そう思って僕は膳に手を伸ばし、皿をのぞき込んだ。
「……何だ、これ。肉か?」
皿に乗っていたのは、おそらく肉であろうものの薄切りが数切れと、真っ白でどろどろしたものだ。とろろや山芋ではなさそうだ。
「はい。『鹿のコールドカット、チーズソースを添えて』です。」
「こ、こーるど?」
「はい。『コールド』というのは、“冷たい”という意味です。普通の肉を加熱した後、一度冷やした料理です。これは鹿の一番よい部分である背中の肉を、コショウで味付けと匂い付けをしました。それを薄く切って、チーズを融かして作ったソース……つまりたれをかけてお食べください。

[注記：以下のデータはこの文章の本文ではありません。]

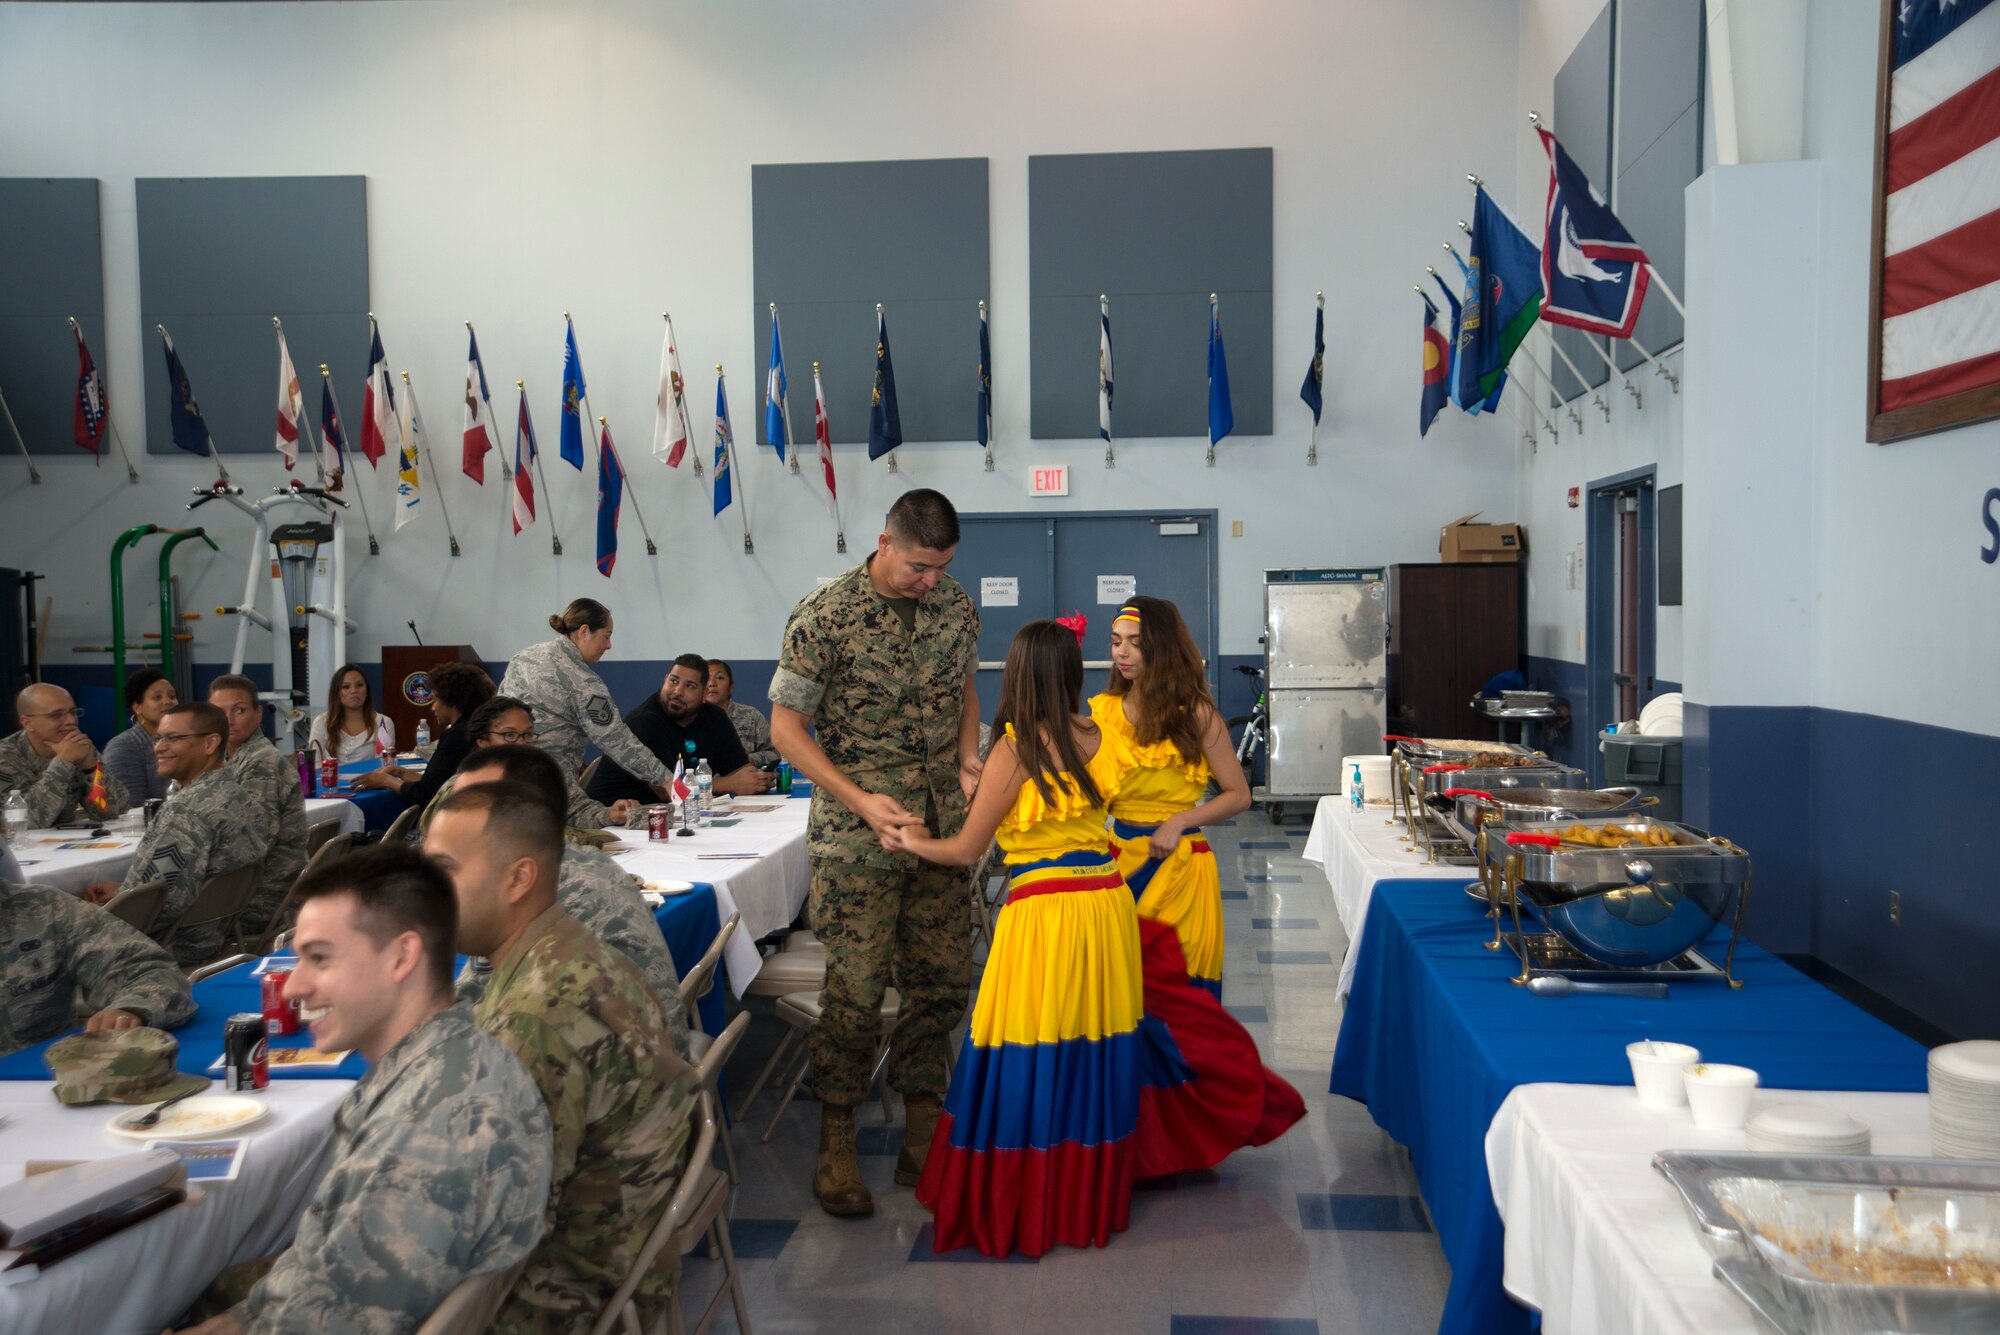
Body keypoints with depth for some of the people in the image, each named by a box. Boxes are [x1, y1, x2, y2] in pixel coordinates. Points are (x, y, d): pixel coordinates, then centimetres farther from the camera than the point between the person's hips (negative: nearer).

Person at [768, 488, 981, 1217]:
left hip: (942, 827, 5)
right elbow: (786, 726, -8)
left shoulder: (956, 607, 4)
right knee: (857, 986, -2)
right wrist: (861, 800, -17)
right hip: (857, 833, -5)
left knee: (944, 979, 8)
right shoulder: (824, 615, -11)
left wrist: (969, 758, -1)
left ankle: (922, 1135, 23)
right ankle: (836, 1144, 15)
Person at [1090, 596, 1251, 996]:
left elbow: (1239, 795, -4)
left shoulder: (1196, 714, -5)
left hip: (1177, 861, -3)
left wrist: (1179, 821, -15)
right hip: (1119, 857, 4)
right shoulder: (1104, 710, 6)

」
「……ちいずとは何だ。」
「チーズは牛の乳を固めたものです。牛の乳を酢と一緒に加熱すると、チーズになるのです。まろやかな味になるので、どうぞおかけください。」
ケンがあまりにも自信たっぷりに話すので、渋々言うとおりにする。肉の上に白いどろどろをかけ、意を決して口に入れる。
「!」
うまい!肉とはこんなにも臭みがなく、食欲をそそる味だったのか。この白いドロドロも、口当たりがよくなるうえに肉の香ばしさを引き立てる。この相性の良さは、まるで姉上と僕のような………
「あ、あれ………?」
な、なんで涙が出てくるんだ?この肉と白いやつの相性の良さから、僕と姉上を思い出したから?な、なんでだ……?

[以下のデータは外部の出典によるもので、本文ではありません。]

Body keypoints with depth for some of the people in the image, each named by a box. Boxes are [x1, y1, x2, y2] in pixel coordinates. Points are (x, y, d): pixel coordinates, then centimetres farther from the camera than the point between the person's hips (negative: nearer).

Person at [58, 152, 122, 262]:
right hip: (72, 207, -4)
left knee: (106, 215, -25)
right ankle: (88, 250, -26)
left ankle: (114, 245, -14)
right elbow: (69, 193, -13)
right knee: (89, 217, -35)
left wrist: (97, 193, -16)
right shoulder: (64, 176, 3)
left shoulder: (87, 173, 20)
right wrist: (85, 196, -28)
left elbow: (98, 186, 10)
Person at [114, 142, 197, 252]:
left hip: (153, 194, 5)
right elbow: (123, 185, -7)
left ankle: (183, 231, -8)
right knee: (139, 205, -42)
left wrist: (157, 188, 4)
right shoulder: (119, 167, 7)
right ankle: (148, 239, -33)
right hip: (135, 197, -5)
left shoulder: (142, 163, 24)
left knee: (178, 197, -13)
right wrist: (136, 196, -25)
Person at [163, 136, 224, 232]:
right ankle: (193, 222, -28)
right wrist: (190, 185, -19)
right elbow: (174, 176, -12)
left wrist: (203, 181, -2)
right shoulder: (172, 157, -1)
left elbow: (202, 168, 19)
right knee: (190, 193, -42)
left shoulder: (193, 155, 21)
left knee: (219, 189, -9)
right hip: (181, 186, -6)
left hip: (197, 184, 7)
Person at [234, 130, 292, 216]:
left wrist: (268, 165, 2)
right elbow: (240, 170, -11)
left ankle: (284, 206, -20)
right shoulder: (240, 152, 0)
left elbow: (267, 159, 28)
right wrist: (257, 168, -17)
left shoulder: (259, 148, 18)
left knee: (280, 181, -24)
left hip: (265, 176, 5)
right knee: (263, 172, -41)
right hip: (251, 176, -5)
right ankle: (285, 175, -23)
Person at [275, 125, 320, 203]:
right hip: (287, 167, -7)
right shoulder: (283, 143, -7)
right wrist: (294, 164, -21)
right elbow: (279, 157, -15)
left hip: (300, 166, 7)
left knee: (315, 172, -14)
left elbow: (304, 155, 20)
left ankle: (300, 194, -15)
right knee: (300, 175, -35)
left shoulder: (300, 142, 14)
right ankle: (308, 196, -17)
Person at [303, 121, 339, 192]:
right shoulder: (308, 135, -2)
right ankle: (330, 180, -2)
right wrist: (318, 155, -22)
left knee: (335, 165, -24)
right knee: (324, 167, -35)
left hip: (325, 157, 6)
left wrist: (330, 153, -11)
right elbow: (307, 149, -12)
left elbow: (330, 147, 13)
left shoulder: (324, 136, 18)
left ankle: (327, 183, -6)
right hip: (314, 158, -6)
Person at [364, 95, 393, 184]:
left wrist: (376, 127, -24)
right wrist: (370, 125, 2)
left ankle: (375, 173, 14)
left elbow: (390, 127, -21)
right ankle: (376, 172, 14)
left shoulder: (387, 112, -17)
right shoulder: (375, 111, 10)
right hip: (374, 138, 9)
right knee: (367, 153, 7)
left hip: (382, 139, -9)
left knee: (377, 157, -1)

「……その鹿肉は、信長様が狩りにでて獲られたものです。」
「え……!?」
「私がお願いするより前に、信長様が獲ってこられたのです。弓を取り、野山をかけ、私のもとに『これであいつに料理を作れ』とおっしゃったのです。」
「ほ、本当か!?本当にこの鹿を!?」
「はい。今その皿に乗っているのが、信長様に渡された鹿です。いい肉でしょう。」
姉上!姉上が、僕のために獲物を獲ってきてくださった!!僕はボロボロと涙をこぼしながら、一心不乱に肉を口に詰め込む。涙の塩気は、またちぃずが補ってくれた。

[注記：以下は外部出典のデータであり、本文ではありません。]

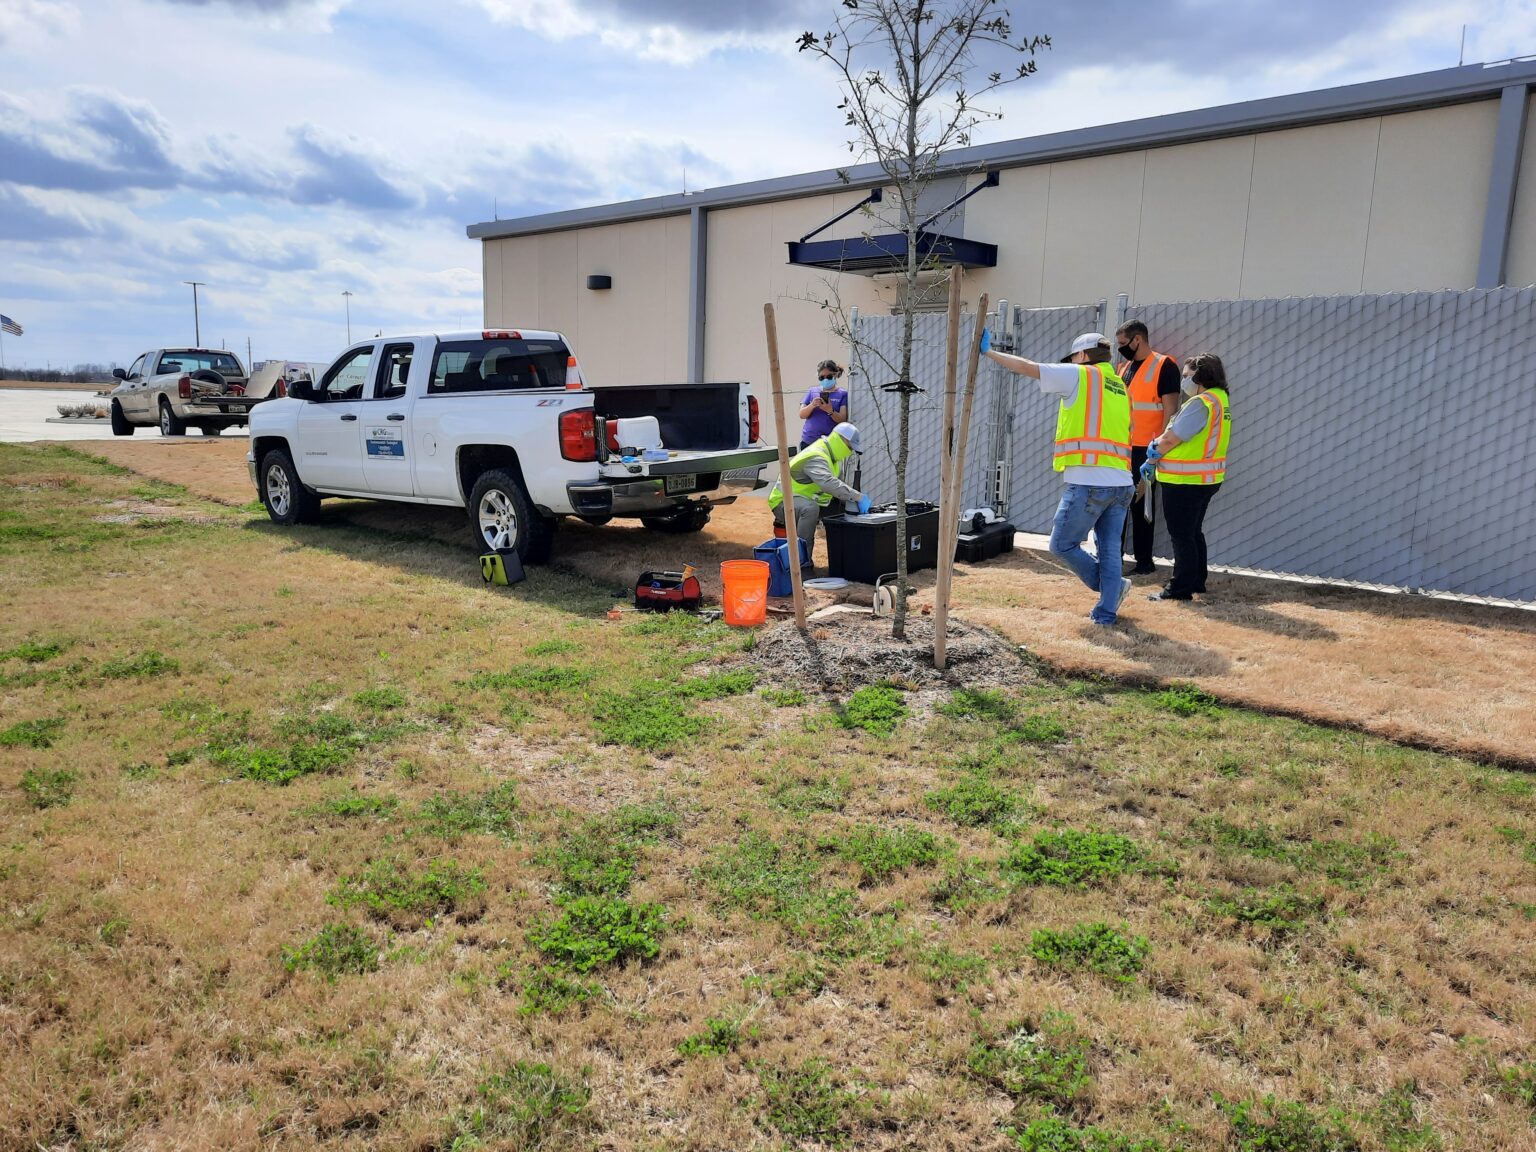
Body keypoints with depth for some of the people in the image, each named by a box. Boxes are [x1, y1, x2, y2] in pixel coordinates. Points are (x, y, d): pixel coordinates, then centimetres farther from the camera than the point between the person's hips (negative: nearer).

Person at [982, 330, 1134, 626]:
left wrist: (989, 351, 10)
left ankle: (1111, 586, 13)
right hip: (1121, 483, 8)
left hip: (1088, 482, -8)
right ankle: (1107, 612, 13)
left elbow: (1027, 367, 1)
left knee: (1062, 544, 5)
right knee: (1109, 549, 11)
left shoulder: (1080, 375, 1)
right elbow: (1125, 433, 21)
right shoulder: (1121, 389, 22)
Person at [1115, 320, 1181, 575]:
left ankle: (1144, 561, 8)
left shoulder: (1164, 366, -8)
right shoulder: (1125, 367, 15)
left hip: (1145, 449, -7)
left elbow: (1170, 409, -13)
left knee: (1141, 506, -1)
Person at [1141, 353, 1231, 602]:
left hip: (1185, 482, -10)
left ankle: (1181, 588, 2)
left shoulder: (1200, 403, -21)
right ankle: (1196, 581, 30)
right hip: (1206, 479, 10)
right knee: (1194, 532, 20)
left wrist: (1152, 458, -3)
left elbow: (1171, 438, -19)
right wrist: (1158, 447, 2)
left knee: (1181, 536, -3)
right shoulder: (1220, 399, 12)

そして、ついにその瞬間が来る。ボクは白装束を着て、家臣団に囲まれている。目の前には小刀が置かれ、その先には姉上が僕を見ている。死ぬことに対しての恐れは全くなく、一仕事終えた時のような清々しい気分だった。
「では、最後に何か言うべきことはあるか?」
ああ、姉上!その目です!その冷たい声です!それこそ戦国の覇者の目!!覇王の目!!
「……では、一つだけ。」
「うむ。」
さあ、最後の仕上げだ。後はただ、“後はお任せします”と言えばいい。そうすれば、姉上は僕の意志を未来に持って行ってくれるはずだ。
「……あの、ケンという料理人に。」
あれ?何言ってるんだ僕は?
「―――あの鹿は美味かったと。本当に嬉しかったと、お伝えください。」
「!! ――それでよいのか。」
「………はい。さ!斬りましょ!腹!姉上が暇しないよう、僕頑張りますからね!」
……おっかしいなあ。こんなはずじゃなかったんだけど。まあでも、最期に姉上に感謝を伝えられてよかったような気もする。というか、僕が本当に言いたかったのはこういうことな気がする。頭をひねりながら、小刀を腹に突き刺す。
「あ……姉上………」
あーやっば。まだ伝え忘れていたことがあった。そうだ、やっぱりちゃんと言わなきゃ。
「おしあ……わ………せに………」
――――やっぱ、違うな。
首に一瞬、冷たい物が当たった気がした。
「……とまあ、こういう風になるわけです。懐かしいですね姉上!」
「………。」
「……ちょっと、見る目が変わったかも。」
「はい……今まではただの拗らせサイコシスコンだと思っていましたが……。やはりあなたも、武士なのですね。沖田さん見直しましたよ。」
「あー……ワシこの件に関してはノータッチで。なんか、何言っても著しくイメージを損なう表現になる気がするからのう。」
「それがいいでしょうね。さあ、食後のお茶をどうぞ。利休さんには及ばないでしょうが、私も少しは勉強したのです。」
わーありがとうと言う声やたくあんはどうしたといういつものセリフなどと共に、ケンが淹れた煎茶を楽しむ。信勝も受け取り、一口啜る。そのお茶は熱いのではなく温かく、やさしく皆を包むのであった。
信長と濃姫が普通に会話出来てるのは、『信長のシェフ』での濃姫が結構な大物キャラだったので、『これを捨てるなんてとんでもない!』と思った次第です。コハエースにはまだ出てないですけど、やっぱりノッブが女の子だからなんですかね?